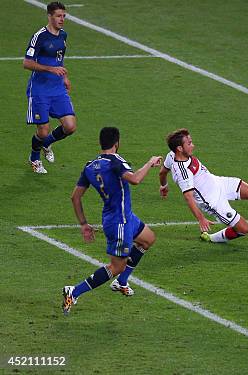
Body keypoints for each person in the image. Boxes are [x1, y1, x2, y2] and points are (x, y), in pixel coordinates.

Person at [62, 127, 162, 315]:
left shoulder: (90, 166)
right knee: (116, 266)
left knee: (148, 239)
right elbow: (135, 180)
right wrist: (150, 163)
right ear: (117, 143)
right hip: (119, 223)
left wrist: (84, 224)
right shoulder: (116, 161)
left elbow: (75, 197)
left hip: (123, 216)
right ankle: (74, 291)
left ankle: (121, 282)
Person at [24, 2, 77, 174]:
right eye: (58, 16)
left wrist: (64, 77)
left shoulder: (63, 35)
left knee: (70, 126)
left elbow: (59, 60)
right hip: (40, 90)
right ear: (49, 16)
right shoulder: (39, 36)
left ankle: (47, 143)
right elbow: (27, 63)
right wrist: (50, 69)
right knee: (43, 130)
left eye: (64, 16)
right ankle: (34, 157)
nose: (62, 19)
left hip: (57, 88)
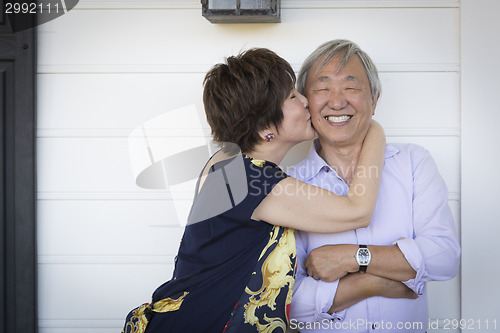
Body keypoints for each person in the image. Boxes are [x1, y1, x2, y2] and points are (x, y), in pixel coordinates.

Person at [121, 48, 386, 333]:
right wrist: (374, 129)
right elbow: (357, 211)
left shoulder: (224, 164)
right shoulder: (252, 181)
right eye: (292, 97)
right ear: (265, 127)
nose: (307, 101)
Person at [287, 39, 461, 333]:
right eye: (322, 88)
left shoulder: (413, 163)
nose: (337, 101)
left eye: (351, 87)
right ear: (306, 103)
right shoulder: (290, 184)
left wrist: (353, 257)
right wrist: (371, 282)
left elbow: (444, 257)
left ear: (375, 100)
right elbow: (289, 302)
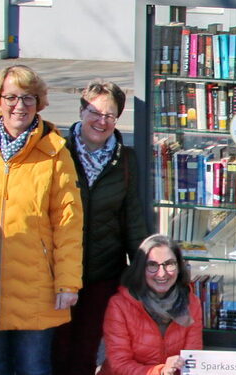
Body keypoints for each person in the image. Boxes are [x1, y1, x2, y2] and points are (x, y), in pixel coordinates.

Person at [0, 64, 85, 375]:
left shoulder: (54, 152)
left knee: (33, 368)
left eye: (28, 98)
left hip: (36, 289)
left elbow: (67, 222)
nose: (19, 106)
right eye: (11, 97)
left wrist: (67, 282)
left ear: (39, 102)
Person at [52, 79, 152, 375]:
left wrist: (145, 272)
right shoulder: (57, 152)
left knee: (86, 350)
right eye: (95, 112)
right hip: (57, 272)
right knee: (55, 349)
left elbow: (133, 218)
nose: (101, 121)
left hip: (101, 273)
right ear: (81, 111)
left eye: (110, 115)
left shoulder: (125, 161)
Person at [99, 234, 202, 375]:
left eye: (169, 264)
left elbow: (192, 359)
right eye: (152, 265)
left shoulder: (192, 303)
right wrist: (159, 371)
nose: (162, 274)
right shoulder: (119, 305)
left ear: (179, 267)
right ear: (141, 268)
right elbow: (119, 364)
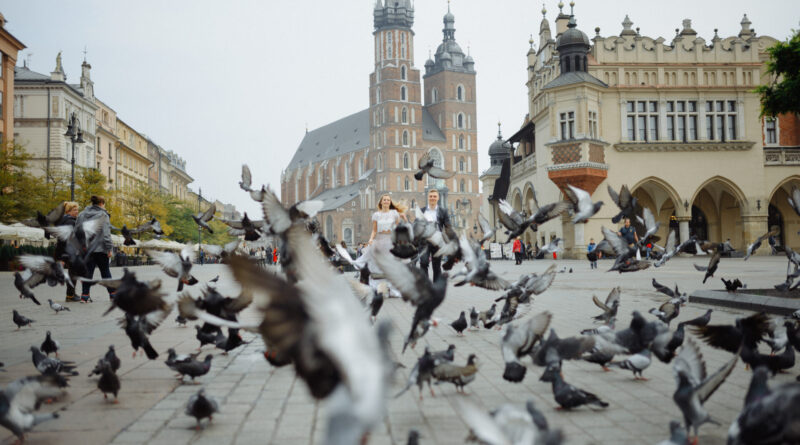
□ □ □ □ □ □ □
• Problem to solve
Only lines with the word "knee" are needed. Copy them from the preceding records.

• Response for this exercise
right knee: (116, 266)
left knee: (148, 239)
left knee: (70, 126)
right knee: (43, 130)
left knee: (33, 368)
left knee: (86, 350)
right knee: (55, 349)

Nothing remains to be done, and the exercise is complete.